For the first few months, almost all his sleep was either co-sleeping (common in Europe, but it never felt safe to me), or in the presence of an awake parent (holding, carrier, stroller, car). For a while, we had some success putting him down after he fell asleep and him staying asleep for a few hours, but it would often take a long time to get him into a deep-enough sleep that he would staying sleeping upon being put down.
I eventually strongly suggested sleep training. I read stuff online, Emily Oster and others, and figured we should give the Ferber method a try.
My wife didn't like it; I found it difficult too, and actually I caved on night 3, even though it was kind of working at other times. But I regret caving and think we should have continued.
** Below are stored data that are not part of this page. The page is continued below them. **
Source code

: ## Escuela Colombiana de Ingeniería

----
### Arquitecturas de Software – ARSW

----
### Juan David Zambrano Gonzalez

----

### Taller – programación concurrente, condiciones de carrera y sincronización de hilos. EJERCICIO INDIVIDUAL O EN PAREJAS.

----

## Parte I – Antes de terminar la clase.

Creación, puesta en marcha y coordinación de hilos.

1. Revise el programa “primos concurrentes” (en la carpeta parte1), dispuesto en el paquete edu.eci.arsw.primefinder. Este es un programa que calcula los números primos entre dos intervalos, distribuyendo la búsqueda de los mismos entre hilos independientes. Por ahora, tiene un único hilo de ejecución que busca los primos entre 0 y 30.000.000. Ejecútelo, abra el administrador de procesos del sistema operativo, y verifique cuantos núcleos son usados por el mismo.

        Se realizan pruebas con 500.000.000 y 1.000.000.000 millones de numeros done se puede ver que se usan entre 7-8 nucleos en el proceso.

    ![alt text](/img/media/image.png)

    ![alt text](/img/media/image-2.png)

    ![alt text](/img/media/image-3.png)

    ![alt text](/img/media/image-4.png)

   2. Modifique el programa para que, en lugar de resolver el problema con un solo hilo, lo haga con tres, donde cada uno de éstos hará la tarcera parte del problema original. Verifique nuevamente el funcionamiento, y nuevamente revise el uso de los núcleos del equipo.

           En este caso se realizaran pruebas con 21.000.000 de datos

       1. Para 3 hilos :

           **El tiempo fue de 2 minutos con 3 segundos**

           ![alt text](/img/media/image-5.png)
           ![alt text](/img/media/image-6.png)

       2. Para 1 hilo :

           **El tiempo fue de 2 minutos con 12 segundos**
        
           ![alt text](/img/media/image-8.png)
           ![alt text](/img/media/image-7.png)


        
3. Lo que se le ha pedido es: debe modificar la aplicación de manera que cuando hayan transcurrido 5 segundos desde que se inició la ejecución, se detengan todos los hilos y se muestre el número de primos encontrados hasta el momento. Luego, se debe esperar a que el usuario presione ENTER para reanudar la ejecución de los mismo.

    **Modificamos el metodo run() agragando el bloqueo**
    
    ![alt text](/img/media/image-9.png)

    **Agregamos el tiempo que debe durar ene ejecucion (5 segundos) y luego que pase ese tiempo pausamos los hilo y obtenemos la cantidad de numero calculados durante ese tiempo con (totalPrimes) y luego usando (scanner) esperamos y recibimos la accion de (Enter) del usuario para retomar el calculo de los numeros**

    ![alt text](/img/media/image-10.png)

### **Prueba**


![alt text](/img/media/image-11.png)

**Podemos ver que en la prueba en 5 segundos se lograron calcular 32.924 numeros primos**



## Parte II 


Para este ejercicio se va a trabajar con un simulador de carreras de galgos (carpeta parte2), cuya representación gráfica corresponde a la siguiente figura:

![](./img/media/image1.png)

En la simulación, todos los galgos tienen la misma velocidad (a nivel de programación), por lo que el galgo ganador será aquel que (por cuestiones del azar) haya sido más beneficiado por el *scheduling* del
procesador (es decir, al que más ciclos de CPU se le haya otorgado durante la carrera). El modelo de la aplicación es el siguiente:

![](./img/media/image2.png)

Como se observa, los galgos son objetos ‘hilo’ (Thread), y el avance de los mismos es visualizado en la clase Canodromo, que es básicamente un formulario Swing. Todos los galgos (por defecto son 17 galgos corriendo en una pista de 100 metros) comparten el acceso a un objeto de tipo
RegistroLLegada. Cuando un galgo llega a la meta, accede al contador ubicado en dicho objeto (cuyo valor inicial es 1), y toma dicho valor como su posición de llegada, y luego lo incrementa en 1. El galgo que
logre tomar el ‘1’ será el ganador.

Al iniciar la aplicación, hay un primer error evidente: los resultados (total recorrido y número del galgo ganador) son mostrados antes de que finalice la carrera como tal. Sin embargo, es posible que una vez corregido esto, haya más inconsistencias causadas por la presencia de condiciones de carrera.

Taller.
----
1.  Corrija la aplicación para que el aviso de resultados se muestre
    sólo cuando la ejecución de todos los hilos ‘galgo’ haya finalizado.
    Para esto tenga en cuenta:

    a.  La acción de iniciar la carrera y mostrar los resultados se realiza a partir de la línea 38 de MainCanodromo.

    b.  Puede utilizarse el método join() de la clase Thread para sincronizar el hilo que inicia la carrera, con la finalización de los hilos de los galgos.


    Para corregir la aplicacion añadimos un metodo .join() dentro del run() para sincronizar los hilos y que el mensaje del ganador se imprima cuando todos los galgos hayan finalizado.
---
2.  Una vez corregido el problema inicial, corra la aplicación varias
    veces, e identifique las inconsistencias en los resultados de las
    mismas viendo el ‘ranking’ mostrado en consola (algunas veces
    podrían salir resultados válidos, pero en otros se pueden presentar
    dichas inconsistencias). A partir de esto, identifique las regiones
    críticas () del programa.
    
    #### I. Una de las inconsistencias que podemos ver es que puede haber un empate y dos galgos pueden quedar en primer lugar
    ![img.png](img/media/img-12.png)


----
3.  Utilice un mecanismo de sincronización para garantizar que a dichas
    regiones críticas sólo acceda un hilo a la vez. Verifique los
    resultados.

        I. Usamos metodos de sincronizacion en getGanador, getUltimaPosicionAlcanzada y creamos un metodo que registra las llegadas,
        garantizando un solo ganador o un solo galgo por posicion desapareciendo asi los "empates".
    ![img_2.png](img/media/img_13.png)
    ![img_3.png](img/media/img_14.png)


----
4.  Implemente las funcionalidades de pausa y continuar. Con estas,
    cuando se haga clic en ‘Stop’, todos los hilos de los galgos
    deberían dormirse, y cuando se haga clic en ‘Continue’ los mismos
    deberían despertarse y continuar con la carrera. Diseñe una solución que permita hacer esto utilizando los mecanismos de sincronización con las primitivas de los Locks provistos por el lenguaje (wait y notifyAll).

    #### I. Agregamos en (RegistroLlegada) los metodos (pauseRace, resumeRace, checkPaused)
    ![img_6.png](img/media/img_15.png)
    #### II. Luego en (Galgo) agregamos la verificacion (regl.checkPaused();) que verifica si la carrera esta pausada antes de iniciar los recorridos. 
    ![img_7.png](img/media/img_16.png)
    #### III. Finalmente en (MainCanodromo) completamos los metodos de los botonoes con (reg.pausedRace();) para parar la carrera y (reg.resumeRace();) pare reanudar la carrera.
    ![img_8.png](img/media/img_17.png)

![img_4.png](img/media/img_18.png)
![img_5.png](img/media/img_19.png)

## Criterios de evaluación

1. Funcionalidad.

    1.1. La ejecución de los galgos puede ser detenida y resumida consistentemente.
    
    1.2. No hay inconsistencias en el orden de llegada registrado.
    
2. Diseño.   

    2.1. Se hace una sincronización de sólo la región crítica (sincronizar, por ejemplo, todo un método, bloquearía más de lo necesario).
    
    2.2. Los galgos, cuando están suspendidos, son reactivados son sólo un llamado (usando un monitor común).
But our state-issued parenting advisor recommended a gentler method which I can't see working; it rewards his crying with attention; lo and behold, he cries every time he wakes up alone.
Now my wife and I are at odds; It's been 2 weeks of this with little-to-no improvement. She is getting less sleep than I am.
3 older women in my life whose opinions I respect (mother, aunt, landlady) all say we just need to do sleep training properly and stick to it.
The modern Zeitgeist says that sleep training is cruel, even if the studies don't. My wife's friends and family are on her side too. My wife was worrying that the 3 nights we did of Ferber method have ruined our son completely (on all 3 days after he was in a great mood all day...).
Good old topic. Authoritarian VS liberal parenting.
I'm on team strict. It seems to work, get results right away and forms beneficial habits, and while it supposedly traumatizes the child, I think that's either untrue or insignificant compared to the obvious advantages for everyone involved.
My wife and her family, of course, are on team OH GOD DO WHATEVER THE CHILD WANTS OR ELSE SHE WILL BE RUINED FOREVER. I think this mode of thinking is obviously wrong in every way (history, incentives, habit-forming, observable effects, the parenting histories of the people saying so), but what do I know.
Not to mention it’s extremely stressful and labor-intensive on the parents. And given that the evidence on the kid’s future well-being is inconclusive, that is the main thing.
They’re doing liberalism wrong. Liberalism is rooted in a profound lazyness. ‘laissez faire’, let [things] do, let it be. It’s like old hippies ‘free range’ education, not this micromanaging shit.